SOME RECENT ADVANCES IN THE CLINICAL ASPECTS OF MULTIPLE SCLEROSIS

Authors


Abstract

Tallis R.C. (1980) Neuropathology and Applied Neurobiology 6,325–335

Annotation. Some recent advances in the clinical aspects of multiple sclerosis Recent work on the clinical aspects of multiple sclerosis is reviewed with particular regard to symptomatology: New approaches to clinical symptoms and the identification of more subtle impairments are illustrated by recent studies of visual function in M.S. patients; pathophysiology: It is now widely appreciated that the dysfunction observed in patients is not determined solely by histologically demonstrable demyelination.
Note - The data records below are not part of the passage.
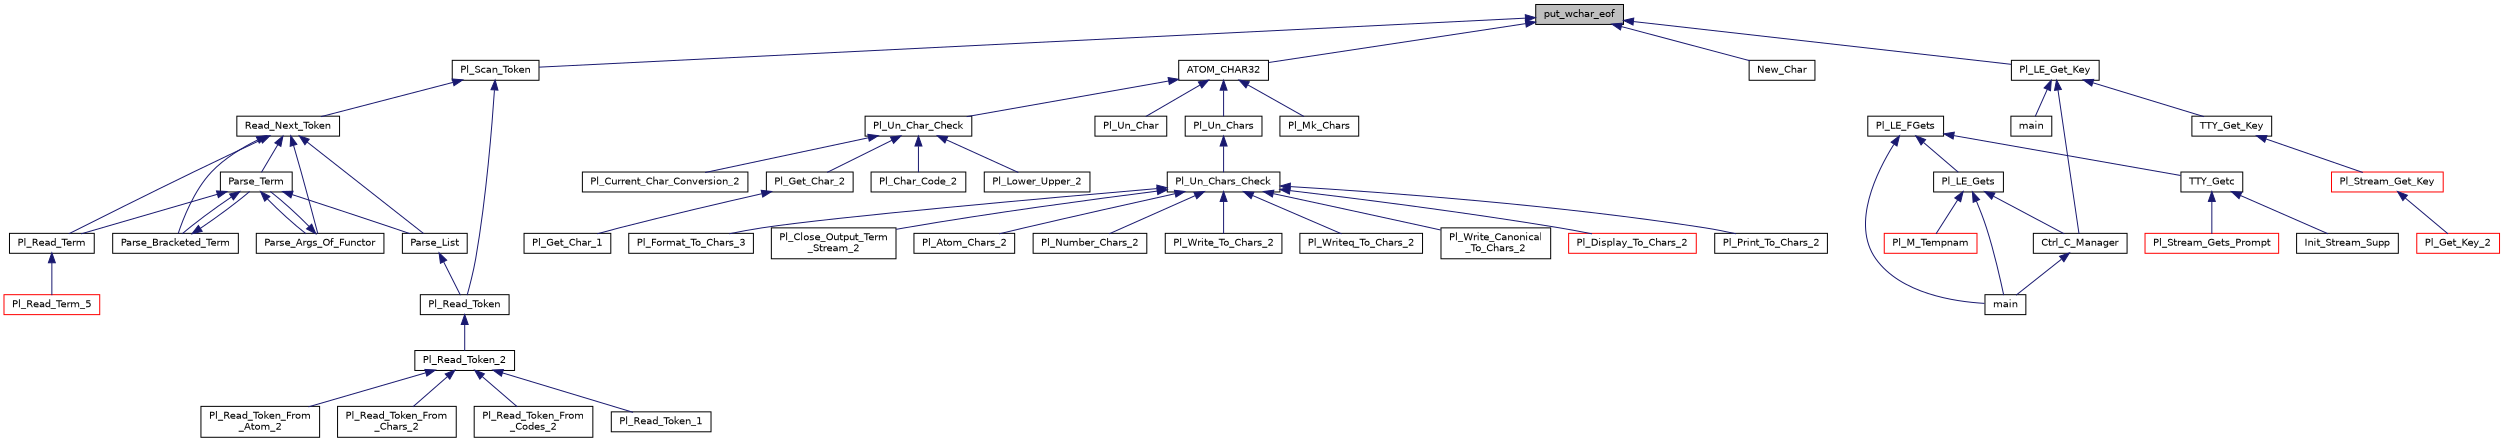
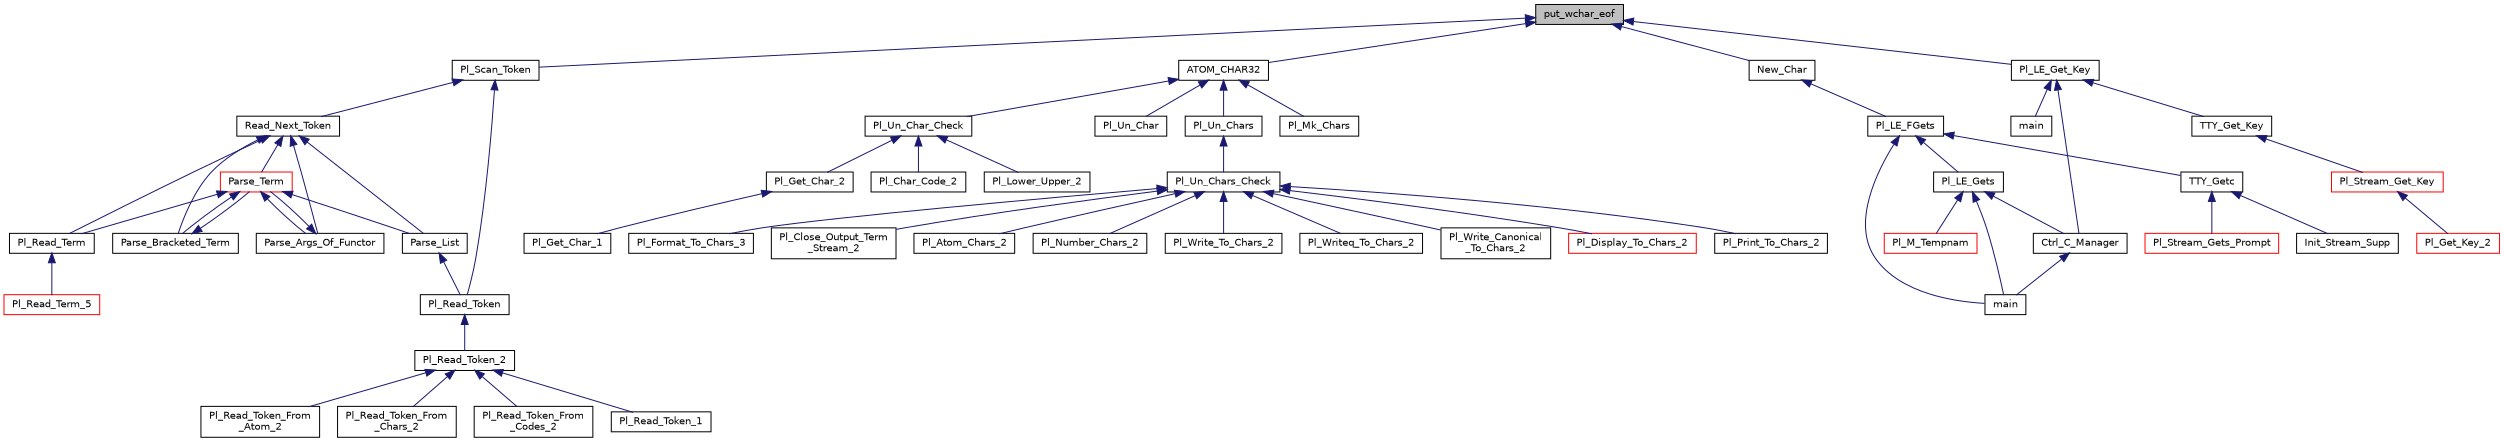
  digraph {
    rankdir=TB
    node [color=black fillcolor=white fontname=Helvetica fontsize=10 shape=record style=filled]
    edge [color=midnightblue dir=back fontname=Helvetica fontsize=10 labelfontname=Helvetica labelfontsize=10 style=solid]
    n1 [fillcolor=grey75 fontcolor=black height=0.2 label=put_wchar_eof width=0.4]
    n2 [height=0.2 label=Pl_Scan_Token width=0.4]
    n3 [height=0.2 label=ATOM_CHAR32 width=0.4]
    n4 [height=0.2 label=New_Char width=0.4]
    n5 [height=0.2 label=Pl_LE_Get_Key width=0.4]
    n6 [height=0.2 label=Pl_Get_Char_2 width=0.4]
    n7 [height=0.2 label=Pl_Get_Char_1 width=0.4]
    n8 [height=0.2 label=Read_Next_Token width=0.4]
    n9 [height=0.2 label=Pl_Read_Token width=0.4]
    n10 [height=0.2 label=Pl_Un_Char_Check width=0.4]
    n11 [height=0.2 label=Pl_Un_Char width=0.4]
    n12 [height=0.2 label=Pl_Un_Chars width=0.4]
    n13 [height=0.2 label=Pl_Mk_Chars width=0.4]
    n14 [height=0.2 label=Pl_LE_FGets width=0.4]
    n15 [height=0.2 label=Ctrl_C_Manager width=0.4]
    n16 [height=0.2 label=TTY_Get_Key width=0.4]
    n17 [height=0.2 label=main width=0.4]
    n18 [height=0.2 label=Pl_Read_Term width=0.4]
-   n19 [height=0.2 label=Parse_Term width=0.4]
+   n19 [color=red height=0.2 label=Parse_Term width=0.4]
    n20 [height=0.2 label=Parse_Args_Of_Functor width=0.4]
    n21 [height=0.2 label=Parse_Bracketed_Term width=0.4]
    n22 [height=0.2 label=Parse_List width=0.4]
    n23 [height=0.2 label=Pl_Read_Token_2 width=0.4]
    n24 [color=red height=0.2 label=Pl_Read_Term_5 width=0.4]
    n25 [height=0.2 label="Pl_Read_Token_From\l_Atom_2" width=0.4]
    n26 [height=0.2 label="Pl_Read_Token_From\l_Chars_2" width=0.4]
    n27 [height=0.2 label="Pl_Read_Token_From\l_Codes_2" width=0.4]
    n28 [height=0.2 label=Pl_Read_Token_1 width=0.4]
    n29 [height=0.2 label=Pl_Char_Code_2 width=0.4]
    n30 [height=0.2 label=Pl_Lower_Upper_2 width=0.4]
-   n31 [height=0.2 label=Pl_Current_Char_Conversion_2 width=0.4]
    n32 [height=0.2 label=Pl_Un_Chars_Check width=0.4]
    n33 [height=0.2 label=Pl_Atom_Chars_2 width=0.4]
    n34 [height=0.2 label=Pl_Number_Chars_2 width=0.4]
    n35 [height=0.2 label=Pl_Write_To_Chars_2 width=0.4]
    n36 [height=0.2 label=Pl_Writeq_To_Chars_2 width=0.4]
    n37 [height=0.2 label="Pl_Write_Canonical\l_To_Chars_2" width=0.4]
    n38 [color=red height=0.2 label=Pl_Display_To_Chars_2 width=0.4]
    n39 [height=0.2 label=Pl_Print_To_Chars_2 width=0.4]
    n40 [height=0.2 label=Pl_Format_To_Chars_3 width=0.4]
    n41 [height=0.2 label="Pl_Close_Output_Term\l_Stream_2" width=0.4]
    n42 [height=0.2 label=TTY_Getc width=0.4]
    n43 [height=0.2 label=Pl_LE_Gets width=0.4]
    n44 [height=0.2 label=main width=0.4]
    n45 [height=0.2 label=Init_Stream_Supp width=0.4]
    n46 [color=red height=0.2 label=Pl_Stream_Gets_Prompt width=0.4]
    n47 [color=red height=0.2 label=Pl_M_Tempnam width=0.4]
    n48 [color=red height=0.2 label=Pl_Stream_Get_Key width=0.4]
    n49 [color=red height=0.2 label=Pl_Get_Key_2 width=0.4]
    n1 -> n2
    n1 -> n3
    n1 -> n4
    n1 -> n5
    n2 -> n8
    n2 -> n9
    n3 -> n10
    n3 -> n11
    n3 -> n12
    n3 -> n13
+   n4 -> n14
    n5 -> n15
    n5 -> n16
    n5 -> n17
    n6 -> n7
    n8 -> n18
    n8 -> n19
    n8 -> n20
    n8 -> n21
    n8 -> n22
    n9 -> n23
    n10 -> n6
    n10 -> n29
    n10 -> n30
-   n10 -> n31
    n12 -> n32
    n14 -> n42
    n14 -> n43
    n14 -> n44
    n15 -> n44
    n16 -> n48
    n18 -> n24
    n19 -> n18
    n19 -> n20
    n19 -> n21
    n19 -> n22
    n20 -> n19
    n21 -> n19
    n22 -> n9
    n23 -> n25
    n23 -> n26
    n23 -> n27
    n23 -> n28
    n32 -> n33
    n32 -> n34
    n32 -> n35
    n32 -> n36
    n32 -> n37
    n32 -> n38
    n32 -> n39
    n32 -> n40
    n32 -> n41
    n42 -> n45
    n42 -> n46
    n43 -> n15
    n43 -> n44
    n43 -> n47
    n48 -> n49
  }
The function of the demye-linated neuron is highly variable, being dependent upon factors which may change from day to day. Recent ideas about ‘neuro-electric blocking factors’ and other factors that may influence demyelinated neurons and hence symptoms are discussed; diagnosis: tests on C.S.F., electro-physiological and psychophysiological tests and computer tomography as aids to diagnosis and the controversy over ‘specific’ blood tests are reviewed; course and prognosis: Long term follow-up studies confirm that, in a significant proportion of cases, the course of M.S. may be benign and have identified some early prognostic indices; Treatment: The results of trials of symptomatic (spinal cord stimulation) and would-be curative therapies (such as dietary supplementation with poly-unsaturated fatty acids and immunosuppression) are briefly discussed.